A: Splitting the dataset to a folder containing an “images” folder and a “labels” folder for training, another containing an “images” folder and a “labels” folder for validation and an optional folder containing an “images” folder and a “labels” folder for testing

B: A .yaml file that contains the list of classifications and paths to the mentioned folders. See appendix.

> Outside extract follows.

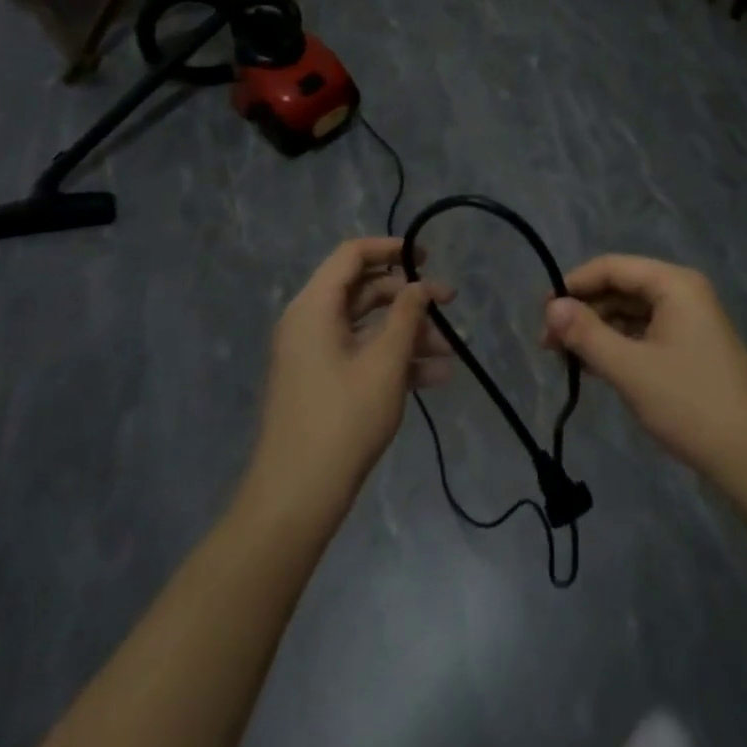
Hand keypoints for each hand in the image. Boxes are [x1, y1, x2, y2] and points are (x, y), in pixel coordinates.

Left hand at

Training: the following command trains the model

!yolo task=detect mode=train model=yolov8n.pt data=/content/trash_data/trash_data.yaml epochs=25 imgsz=640

Parameters:

  1. data = path to the .yaml file
  2. epochs = number of iterations. More epochs means longer training.
  3. imgsz = image size

This outputs 2 new models: best.pt and last.pt

Detecting: we can now use the following command to detect objects in an image we give it

!yolo task=detect mode=predict model=”/content/train/weights/best.pt” source=”/content/20231205_004350.jpg

Sample output:

Conclusions:

1 - From the dataset that recognizes objects as trash, we question what criteria define the initiation of an object to be categorized as garbage.

2 - To improve the precision of the model, the neural network should be trained with more epochs (time).

3 - On surveillance and accountability: We can combine it with a text or label detection in order to trace the origin of the product and the companies responsible for the waste.